A fixed overlap sample is chosen blind, before anyone has annotated anything. But the items that most need a second and third look are the ones where annotators actually disagree, and you only learn which those are after the first pass. The adaptive boost handles exactly that:

```yaml
num_annotators_per_item:
  default: 1
  adaptive:
    enabled: true
    disagreement_threshold: 0.5
    boost_to: 3
```

Once an item has at least two annotations and its disagreement score crosses `disagreement_threshold`, its cap is raised to `boost_to` and the item re-enters the assignment queue for another pass. The boost is one-shot per item, so a contentious item gets one escalation rather than spiraling. This is coverage that follows the difficulty of the data instead of guessing at it up front.

## Per-annotator quotas

Coverage caps control how many annotators each *item* gets. A separate block controls how many items each *annotator* gets, which you usually want to vary by expertise or contract:

```yaml
per_annotator_quota:
  default: 100
  by_user:
    alice: 30
  by_user_role:
    expert: 30
    novice: 200

user_roles:
  alice: expert
  carol: novice
```

Resolution runs most-specific first: `by_user[uid]`, then `by_user_role[user_roles[uid]]`, then `default`. So you can cap a specific expert at 30 items, every other expert at 30 by role, and novices at 200, without the two systems interfering with the per-item caps above.

## Turning overlap into a decision

Collecting overlap is only half the job; the point is to act on the disagreements. With the adjudication block enabled, overlap-sample items that reach their cap are scored automatically and pushed into an adjudication queue when agreement falls below your threshold:

```yaml
adjudication:
  enabled: true
  adjudicator_users: [admin]
  min_annotations: 2
  agreement_threshold: 0.75
```

The effect is that low-agreement items surface the moment the sample saturates, rather than waiting for someone to remember to rebuild the queue by hand. An adjudicator opens the queue and sees the genuinely contested items, already filtered down from the bulk that everyone agreed on.

## Reading the agreement

Once overlap-sample items saturate, agreement statistics are available at `/admin/iaa`. The endpoint computes the metric appropriate to each scheme's type rather than forcing one number on everything: [Cohen's and Fleiss' kappa](/docs/guides/inter-annotator-agreement) for nominal schemes, weighted kappa for ordinal ones, and token-level kappa plus span F1 for spans. That matters because a κ computed as if your ordinal Likert ratings were unordered categories will understate real agreement.

## Trying it

A runnable demonstration ships with the release. From the repository root:

```bash
python potato/flask_server.py start examples/advanced/heterogeneous-coverage/config.yaml -p 8000
```

It uses 20 items across two domains, samples 20% for three-annotator overlap stratified by domain, enables an adaptive boost at a 0.5 threshold, defines two expertise tiers, and routes low-agreement items into adjudication: the whole design above, end to end.

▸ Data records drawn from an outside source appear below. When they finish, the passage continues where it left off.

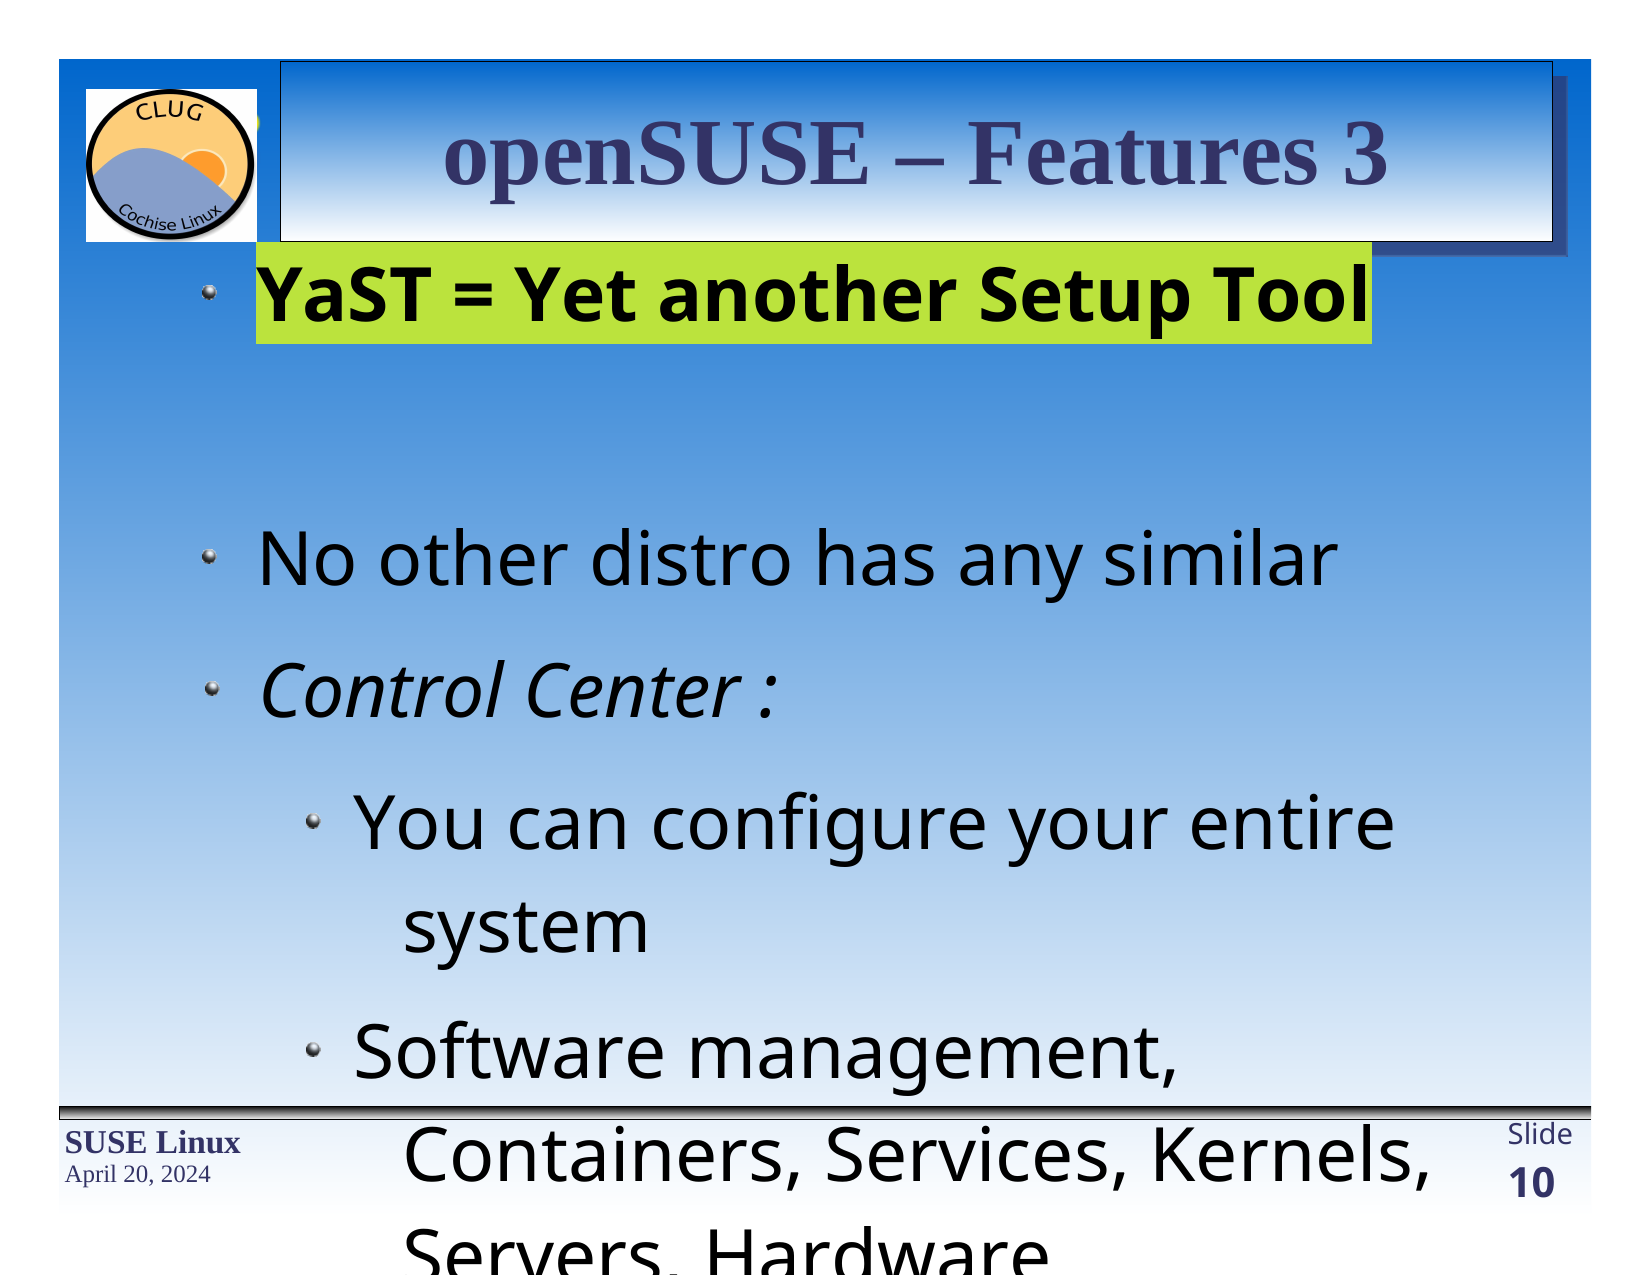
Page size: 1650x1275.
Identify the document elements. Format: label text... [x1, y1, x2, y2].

list YaST = Yet another Setup Tool No other distro has any similar Control Center : You can configure your entire system Software management, Containers, Services, Kernels, Servers, Hardware [114, 241, 1580, 1090]
picture [86, 89, 280, 242]
title openSUSE – Features 3 [280, 62, 1553, 241]
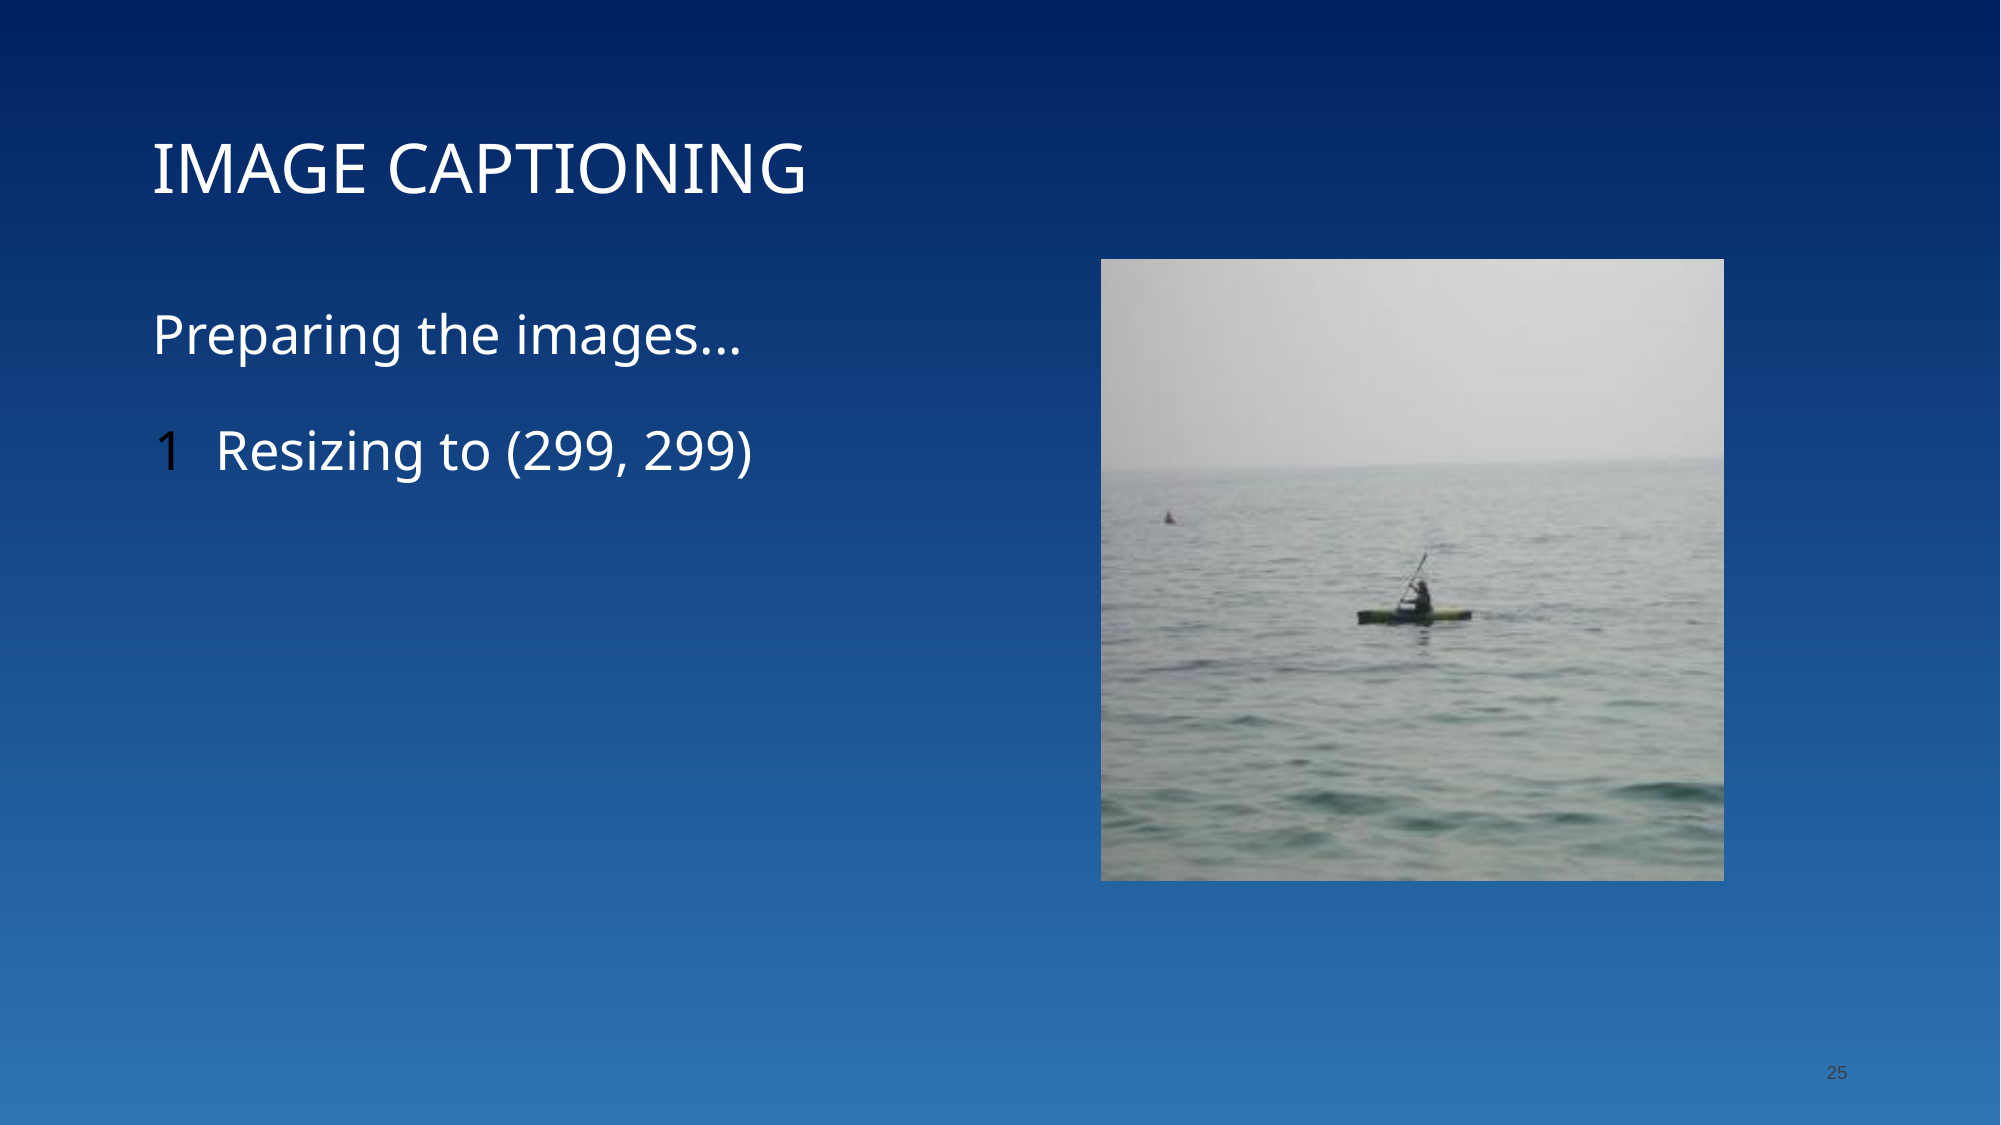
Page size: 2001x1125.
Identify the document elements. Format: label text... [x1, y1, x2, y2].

slide_number 25 [1412, 1042, 1863, 1103]
text_box Preparing the images... Resizing to (299, 299) [137, 288, 1101, 499]
picture [1101, 259, 1724, 881]
title IMAGE CAPTIONING [137, 59, 1863, 278]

## The shape of a good coverage plan

Put together, the design lets you decide where your annotation budget goes instead of spreading it uniformly. Most items get one pass. A stratified slice gets three, so you can report reliability across the whole corpus, not just one corner of it. Items that turn out to be genuinely hard get escalated automatically, and the contested ones route to an adjudicator. You spend the most on the data that is most uncertain, and you can defend every coverage decision in a methods section.

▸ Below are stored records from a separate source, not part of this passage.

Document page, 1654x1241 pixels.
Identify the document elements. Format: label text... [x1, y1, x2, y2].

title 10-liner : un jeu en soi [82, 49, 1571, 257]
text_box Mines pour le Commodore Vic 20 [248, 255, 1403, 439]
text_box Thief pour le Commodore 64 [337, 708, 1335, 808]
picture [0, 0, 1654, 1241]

How many annotators you actually need for a given task is its own question; the [how many annotators do you need](/blog/how-many-annotators-do-you-need) post works through the rules of thumb. This release is about making whatever answer you land on easy to express. Heterogeneous coverage ships in **Potato 2.6**; see the [heterogeneous coverage docs](/docs/deployment/heterogeneous-coverage) and the [task assignment reference](/docs/deployment/task-assignment) for everything the blocks above can do.